Project Circuit Breaker also may not end up keeping any new vulnerabilities that are discovered out of the wild, as it pays only a maximum of $100,000 per bug; “black hats” would likely get more selling it privately or even directly exploiting it. But there may not be much else to discover, as all indications are that this leak came from an external vendor, and that Intel scrubs key information from the Intel Alder Lake files before they are provided to vendors.

Who was behind the source code leak?

It’s still not totally clear who was responsible for the Intel Alder Lake source code leak, beyond Intel confirming that a “third party” was responsible. Breadcrumbs of clues have created trails back to certain parties, however.
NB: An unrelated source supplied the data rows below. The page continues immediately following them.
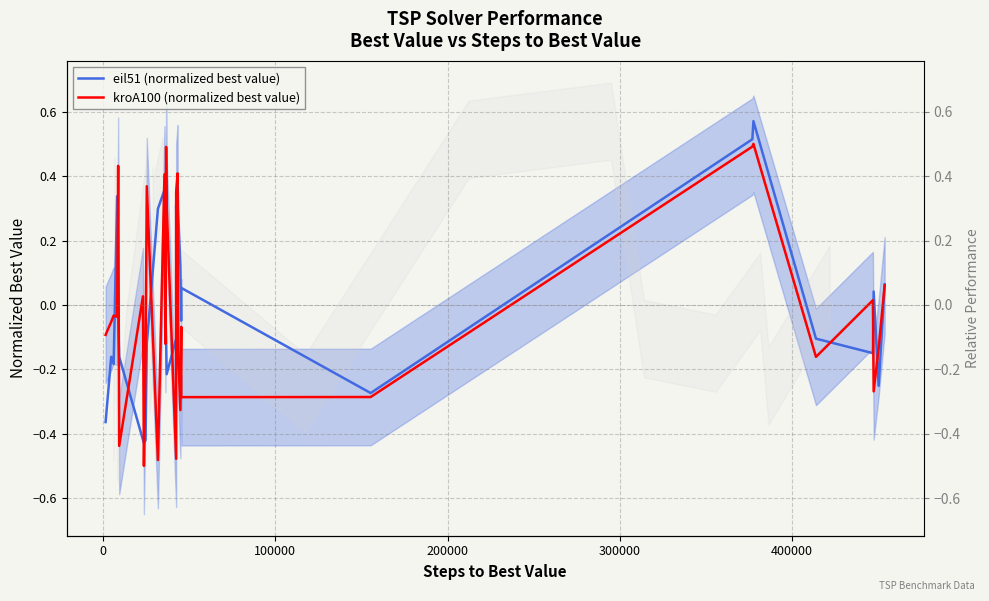

How many data points in kroA100 (normalized best value) are above 0?

13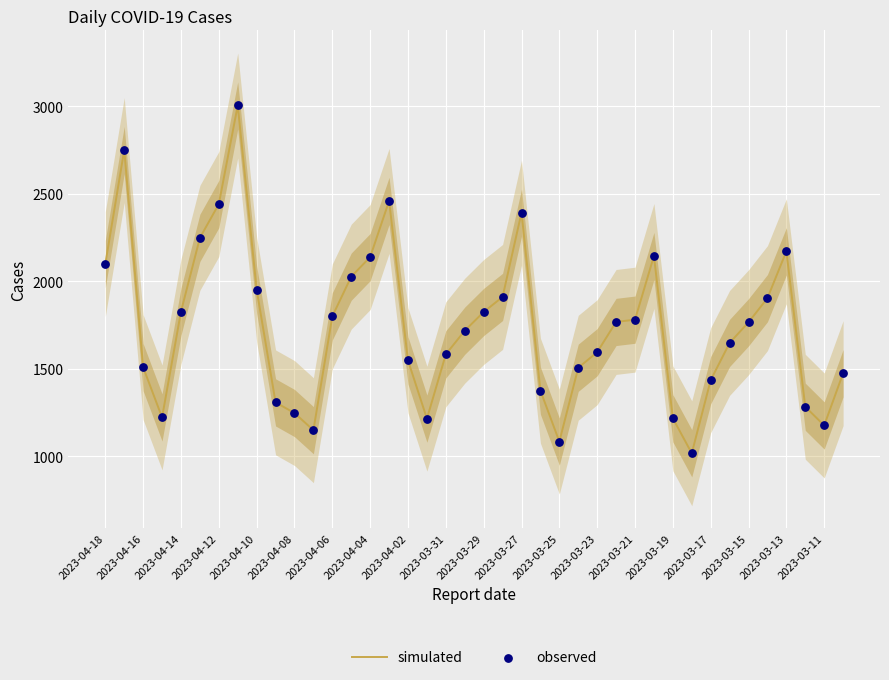

At how many categories does at least one series exceed 2771?

1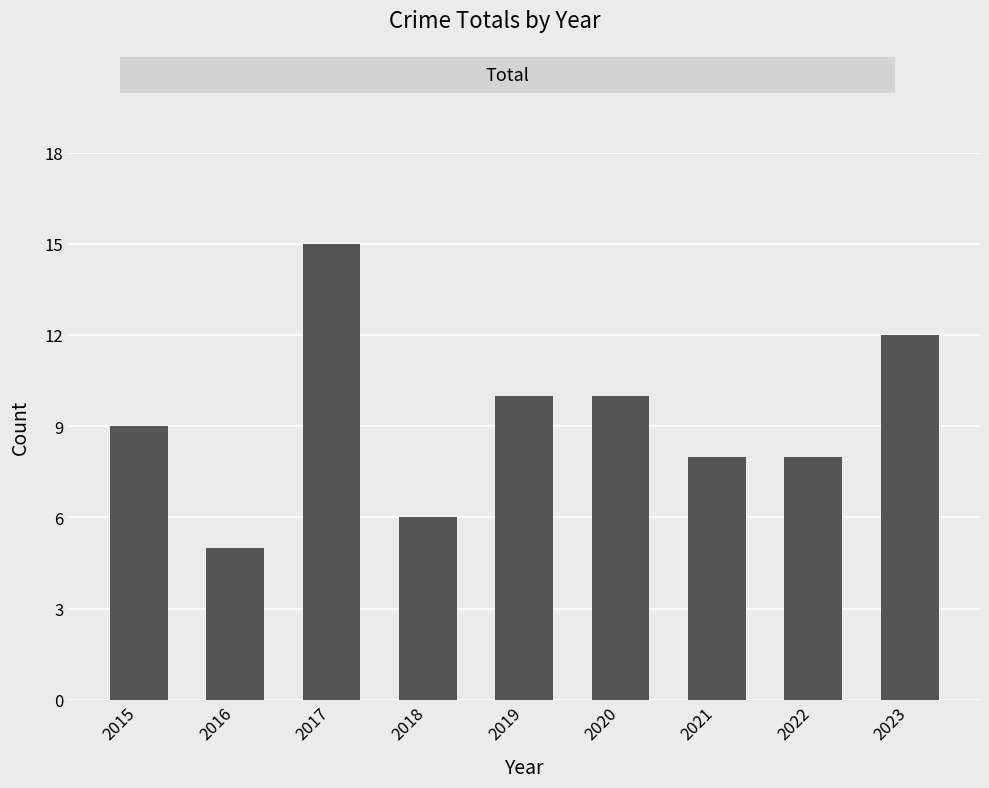

What value does the data have at 2021?

8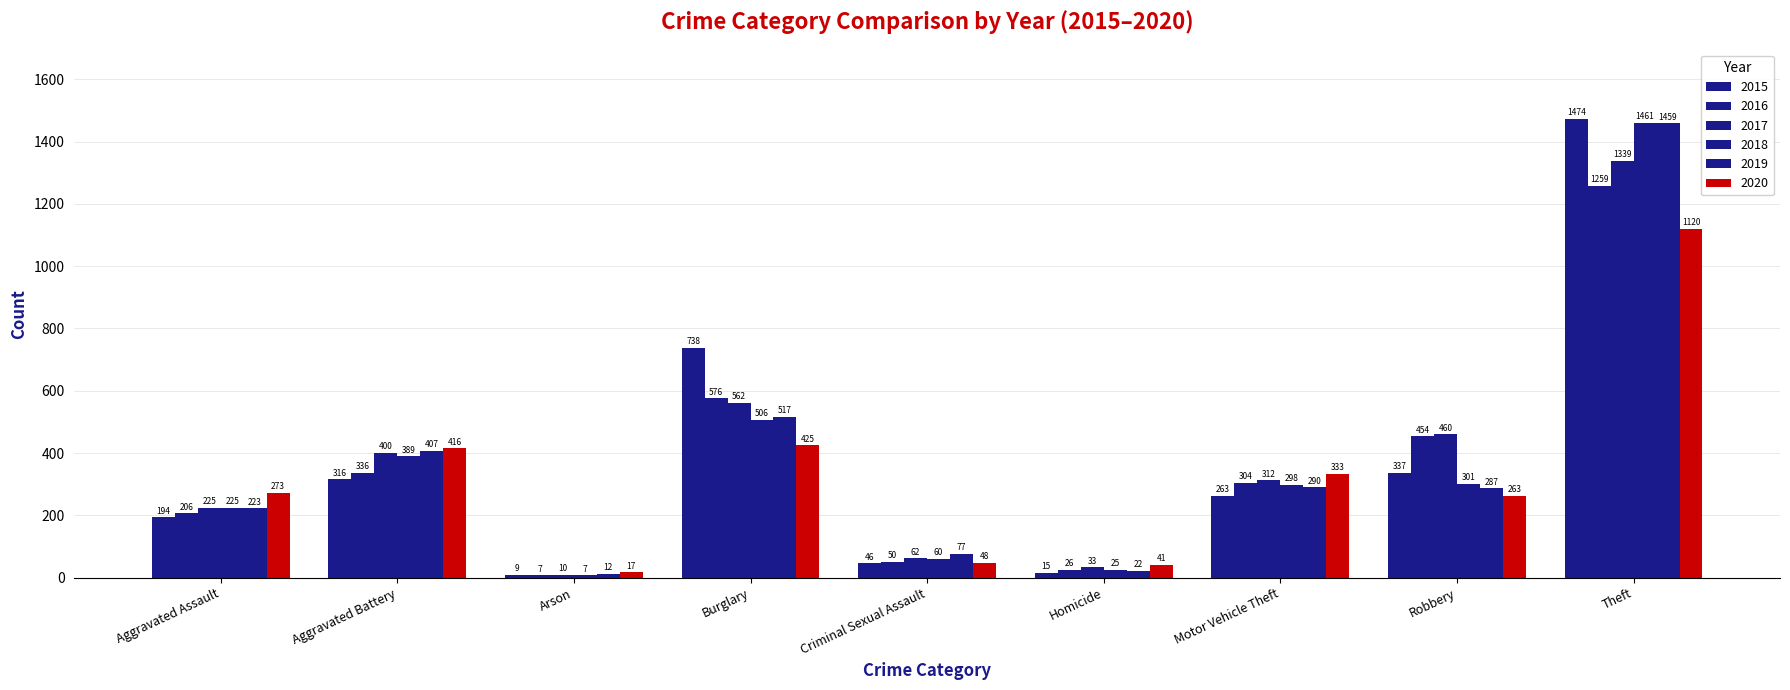

How many series are shown in this chart?

6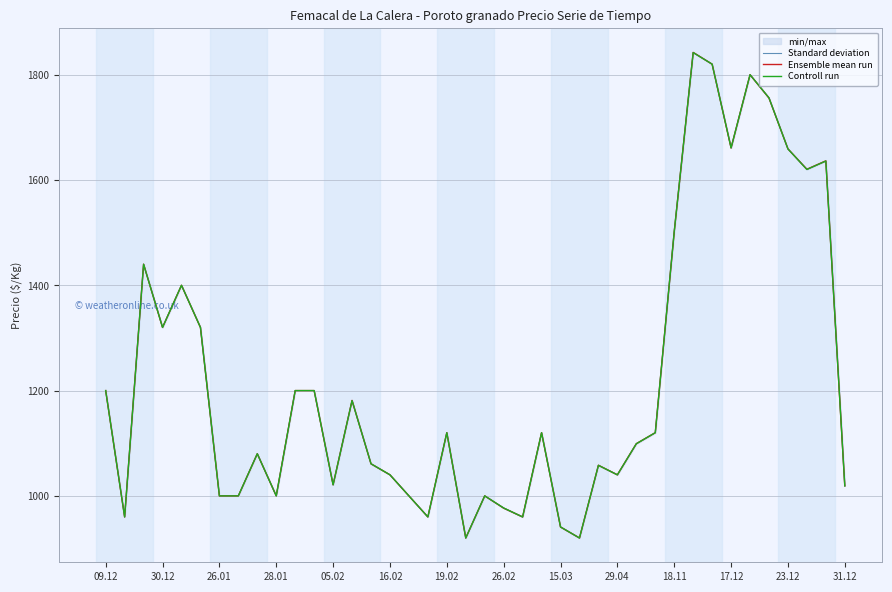

How many lines are shown in the chart?

3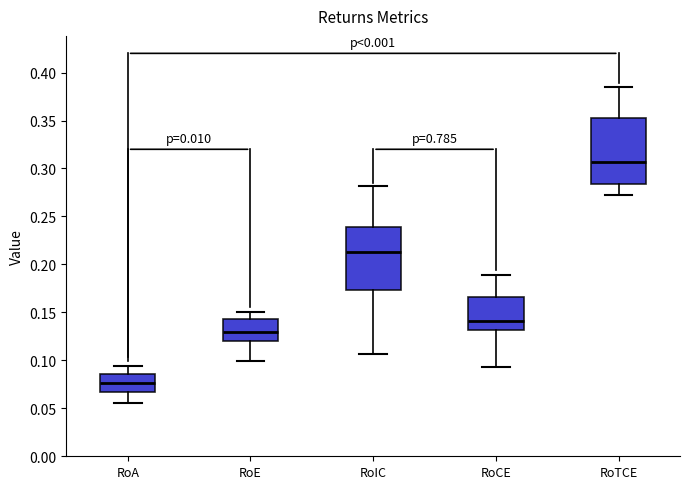

Where does the lower whisker of the box for RoIC end on the y-axis? The values are not printed on the chart, so give them approximately, as read against the axis.

0.105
The first is the creator of the original GitHub account that hosted the source code leak (since taken down, but numerous copies have been made). It appeared to be an employee of a China-based laptop manufacturer called LC Future Center that contracts with Lenovo to produce some of its models. The source code leak also included a file containing “Lenovo Feature Tag Test Information” and other references to Lenovo BIOS supplier Insyde Software. All of that said, the actual source of the Intel Alder Lake leak has yet to be confirmed.

The Intel Alder Lake #dataleak first appeared as a 2.8 GB zip (expanding to 5.86 GB) posted by an unknown party to 4Chan. Intel has since confirmed that it is a genuine #sourcecode leak. #cybersecurity #respectdataClick to Tweet

The pilfered information on the Intel Alder Lake line, and the related 4th gen chips the source code leak impacts, is primarily a threat to desktop, mobile and certain embedded systems; at this time it does not appear to be a direct threat to the Intel Xeon line commonly used in servers, but there is always a possibility of shared firmware code base between server and client. The incident is still in the investigation stages, with no word yet of patching or remediation measures for impacted hardware. Until more is known about the exact scope of the risk there is little remediation action that makes sense at this time, save for possibly adding some sort of third-party firmware security solution.